◆ **Work to complete**: Restate word for word every line from the one containing "You see nerve" to the last line of the records below.

◆ **Record excerpts**:
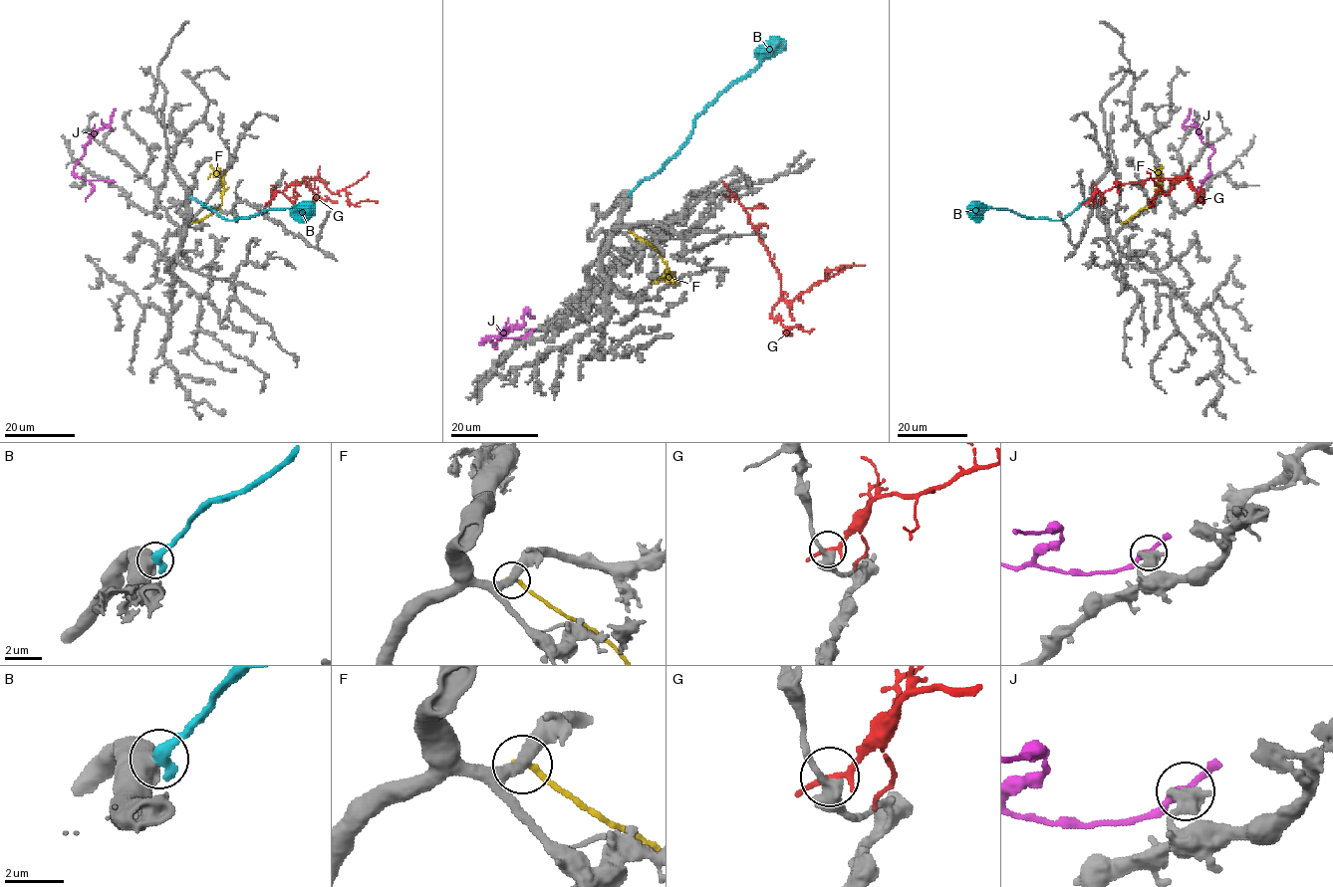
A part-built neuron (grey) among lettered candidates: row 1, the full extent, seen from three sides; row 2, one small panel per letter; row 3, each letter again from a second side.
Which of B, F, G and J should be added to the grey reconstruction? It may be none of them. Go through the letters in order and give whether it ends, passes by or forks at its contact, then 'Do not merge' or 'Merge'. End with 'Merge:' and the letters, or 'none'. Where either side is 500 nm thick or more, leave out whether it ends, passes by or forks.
B: Do not merge
F: It ends there. Do not merge
G: It passes by. Do not merge
J: Do not merge
Merge: none

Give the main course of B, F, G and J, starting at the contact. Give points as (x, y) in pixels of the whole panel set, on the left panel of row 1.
B: (190, 197), (227, 220), (253, 217), (265, 210), (314, 209)
F: (190, 222), (211, 214), (221, 204), (222, 178), (215, 171), (208, 178)
G: (268, 202), (277, 192), (310, 178), (321, 180), (332, 193), (344, 189), (353, 204), (378, 201)
J: (111, 180), (78, 178), (72, 171), (85, 152), (84, 146), (96, 133), (110, 124), (114, 108)

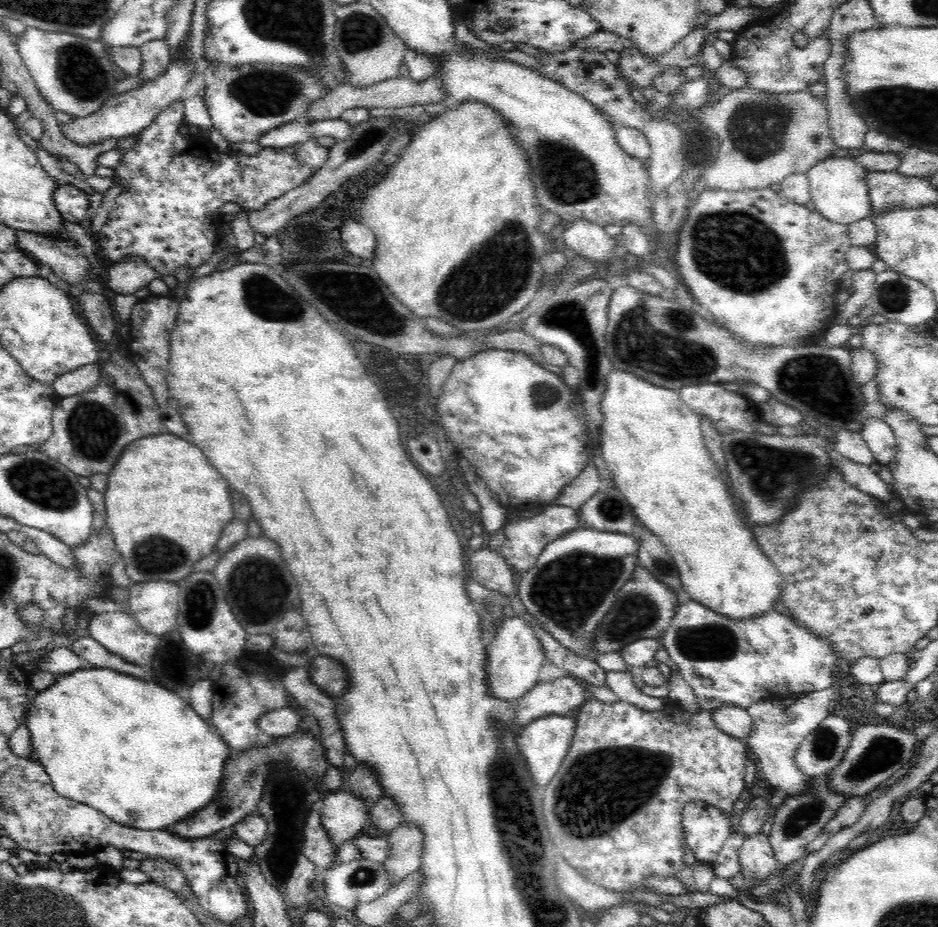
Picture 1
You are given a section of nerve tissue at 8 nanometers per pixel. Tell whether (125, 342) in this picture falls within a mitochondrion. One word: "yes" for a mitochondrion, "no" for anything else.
no

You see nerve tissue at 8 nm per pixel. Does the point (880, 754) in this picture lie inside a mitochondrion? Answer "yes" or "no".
yes

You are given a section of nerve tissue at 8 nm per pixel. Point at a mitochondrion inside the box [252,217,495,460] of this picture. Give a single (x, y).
(382, 309)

◆ **Exercise answer**:
You see nerve tissue at 8 nm per pixel. Does the point (880, 754) in this picture lie inside a mitochondrion? Answer "yes" or "no".
yes

You are given a section of nerve tissue at 8 nm per pixel. Point at a mitochondrion inside the box [252,217,495,460] of this picture. Give a single (x, y).
(382, 309)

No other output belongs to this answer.